Nuestra experiencia

Este restaurante tiene un encanto especial. En pleno centro histórico de Jávea, combina lo tradicional y lo actual para crear un ambiente muy acogedor. Está ubicado en una antigua casa de pueblo restaurada y nosotros tuvimos la oportunidad de comer en una zona genial, entre arcos antiguos, con un suelo precioso y un techo acristalado por el que entraba una luz natural muy agradable.

Ofrecen desayunos, comidas y cenas y tienen una carta bastante amplia: tapas, ensaladas pescados, carnes a la brasa... También tienen un par de opciones veganas. Aquí puedes consultar la CARTA y los precios de Embruix.

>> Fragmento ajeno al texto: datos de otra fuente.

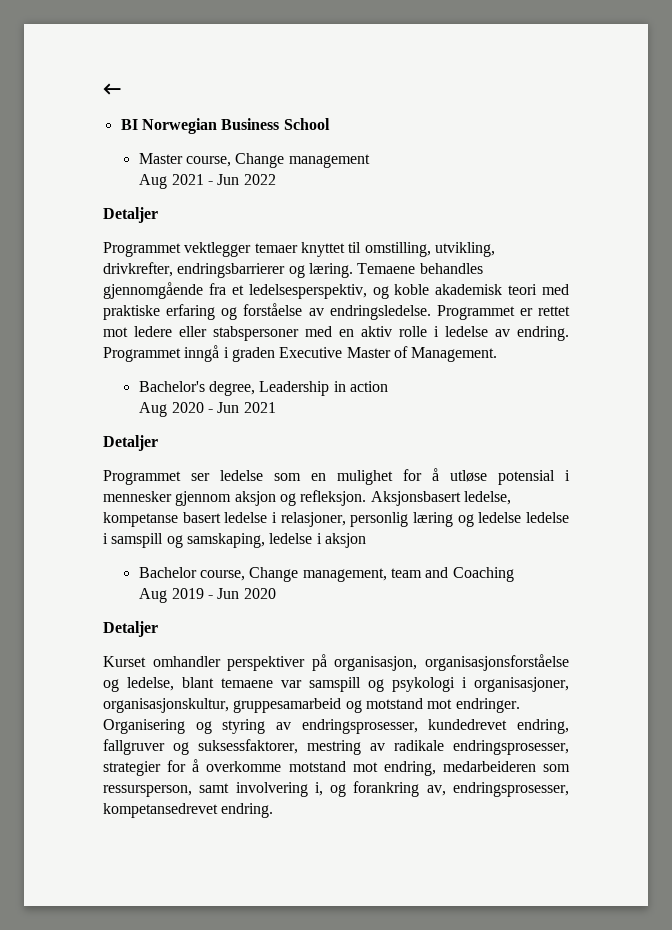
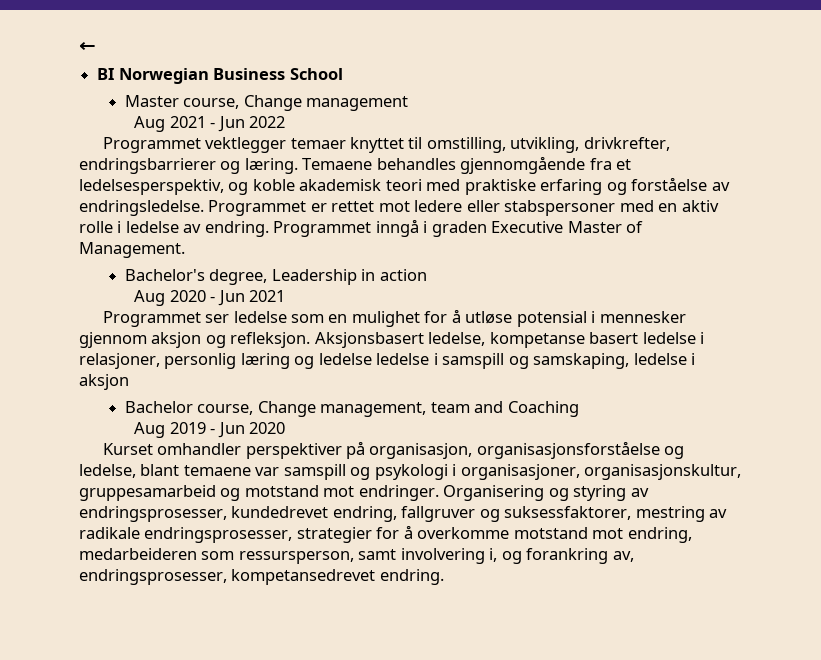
[103,207,158,223] // Detaljer -> (286, 122) none
[103,435,158,451] // Detaljer -> (286, 296) none
[103,621,158,637] // Detaljer -> (286, 428) none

Optamos por pedir varias tapas para compartir:

  • Foie con manzana y cebolla caramelizada (7€)
  • Sartenazo con huevo roto, choricitos, queso brie y patatas (7€)
  • Sepia a la plancha (8,5€)
  • Croquetas de pollo y queso (6€)

Excepto el foie, que no nos gustó nada, el resto de las tapas eran correctas, sin más. El precio está bien pero las raciones no son muy grandes.

Por lo que nos pareció ver tienen una especie de bodega o una amplia selección de vinos. En la carta había un apartado especial dedicado a "recomendaciones de la semana".

Conclusión:

Nos gustó, pero seguramente no repetiríamos.